Ce mode de financement permet d’afficher une enveloppe de 401 M€ sans inscrire cette somme au budget de l’État. En contrepartie, le coût est diffusé entre les consommateurs d’énergie, y compris ceux qui ne loueront pas de véhicule électrique. C’est un mécanisme de mutualisation : l’aide est concentrée sur les ménages qui obtiennent un contrat, alors que son financement est réparti plus largement.

L’aide renforcée à 9 500 € pour les véhicules, batteries et moteurs fabriqués en Europe ajoute un second objectif : orienter les contrats vers certaines chaînes de fabrication. Pour un candidat, cela signifie qu’un modèle affiché dans la sélection ne donne pas nécessairement accès au même niveau d’aide qu’un autre.

Ce que ça change sur votre facture

Pour un ménage qui décroche un contrat à 94 € par mois, le loyer minimal annoncé équivaut à 1 128 € sur douze mensualités. Ce calcul ne comprend ni le coût de l’électricité nécessaire pour recharger le véhicule, ni les éléments contractuels qui ne sont pas précisés par le seul prix mensuel affiché. Il ne permet donc pas de comparer directement cette location avec l’achat d’un véhicule ou avec un autre contrat de leasing.

Pour un ménage qui ne bénéficie pas du dispositif, l’effet est indirect. Les 401 M€ sont financés par les CEE, lesquels sont répercutés dans les factures d’énergie. Il est toutefois impossible de convertir cette enveloppe en un montant annuel précis par client : aucun montant unitaire de CEE affecté à la facture d’un foyer n’est publié pour le leasing social 2026.

La facture d’électricité dépend déjà de plusieurs composantes : le prix de l’énergie, l’acheminement sur le réseau, les taxes et les coûts intégrés par le fournisseur. Au tarif réglementé de vente, depuis le 1er août 2026, le prix est de 0,2001 € TTC par kWh en option Base 6 kVA, avec un abonnement de 190,32 € par an. Un foyer consommant 4,5 MWh par an en option Base paie ainsi 900,45 € pour ses kWh et 190,32 € d’abonnement, soit 1 090,77 € par an sur cette seule base tarifaire.

Il n’est pas possible d’isoler, dans ces 1 090,77 €, la part attribuable au leasing social. L’effet des CEE est mutualisé avec le financement d’autres aides. Affirmer qu’une facture augmente de quelques euros, ou d’un montant supérieur, à cause de cette seule mesure ne serait donc pas justifié.

Le principal effet financier mesurable pour un bénéficiaire reste l’aide elle-même : jusqu’à 6 500 €, ou jusqu’à 9 500 € sous la condition de fabrication européenne. Pour les autres ménages, il n’y a pas de remise directe ni de compensation spécifique sur la facture d’énergie.

Ce que vous pouvez faire

Si vous êtes intéressé, la première étape consiste à vérifier rapidement les conditions d’accès et les véhicules effectivement disponibles sur le site public dédié. Les éditions précédentes montrent que le contingent peut être absorbé vite : six semaines en 2024 et environ trois mois en 2025. L’ouverture datant du 16 juillet, attendre plusieurs semaines supplémentaires peut réduire les possibilités, sans qu’une date de fin soit connue à ce jour.

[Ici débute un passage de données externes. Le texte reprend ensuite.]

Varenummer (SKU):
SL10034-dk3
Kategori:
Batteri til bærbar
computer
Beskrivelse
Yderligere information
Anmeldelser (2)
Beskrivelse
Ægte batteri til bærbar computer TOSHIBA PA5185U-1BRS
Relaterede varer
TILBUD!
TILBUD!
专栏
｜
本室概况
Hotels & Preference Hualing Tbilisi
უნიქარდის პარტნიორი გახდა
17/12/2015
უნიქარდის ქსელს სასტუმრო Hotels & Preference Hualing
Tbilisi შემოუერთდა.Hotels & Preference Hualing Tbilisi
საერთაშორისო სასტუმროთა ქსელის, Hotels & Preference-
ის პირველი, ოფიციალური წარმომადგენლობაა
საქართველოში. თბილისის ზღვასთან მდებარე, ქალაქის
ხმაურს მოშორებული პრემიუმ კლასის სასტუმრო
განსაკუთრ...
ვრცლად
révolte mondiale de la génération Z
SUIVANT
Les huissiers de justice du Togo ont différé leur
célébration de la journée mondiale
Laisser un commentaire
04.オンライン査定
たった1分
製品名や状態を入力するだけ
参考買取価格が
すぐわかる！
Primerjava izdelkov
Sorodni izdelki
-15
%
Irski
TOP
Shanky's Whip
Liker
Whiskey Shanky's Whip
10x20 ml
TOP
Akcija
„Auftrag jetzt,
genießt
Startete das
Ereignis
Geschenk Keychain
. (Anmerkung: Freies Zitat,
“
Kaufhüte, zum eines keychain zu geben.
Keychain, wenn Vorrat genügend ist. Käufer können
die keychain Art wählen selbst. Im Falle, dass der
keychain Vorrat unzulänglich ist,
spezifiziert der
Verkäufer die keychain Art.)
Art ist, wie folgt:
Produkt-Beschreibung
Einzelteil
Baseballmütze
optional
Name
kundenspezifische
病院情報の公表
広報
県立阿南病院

Comparez les 20 modèles au-delà du seul loyer d’appel. Un loyer « à partir de 94 € » ne signifie pas que tous les modèles sont proposés à ce niveau. Vérifiez également si le véhicule visé ouvre droit au plafond standard de 6 500 € ou au plafond majoré de 9 500 € lié à la fabrication européenne du véhicule, de la batterie et du moteur.

Avant de signer, demandez le coût total inscrit au contrat sur toute sa durée. Le montant mensuel ne renseigne pas, à lui seul, sur l’ensemble des conditions de location. Il faut notamment lire les clauses relatives à l’usage du véhicule et à la restitution, plutôt que de comparer uniquement les mensualités affichées.

Enfin, prévoyez séparément le budget de recharge. Le leasing social réduit le coût d’accès au véhicule, mais l’électricité consommée pour rouler reste à votre charge. Le montant dépendra de la consommation réelle de la voiture, de la façon dont elle est rechargée et du prix appliqué par votre contrat d’électricité. Aucun coût de recharge standard ne peut être déduit du loyer de 94 € par mois.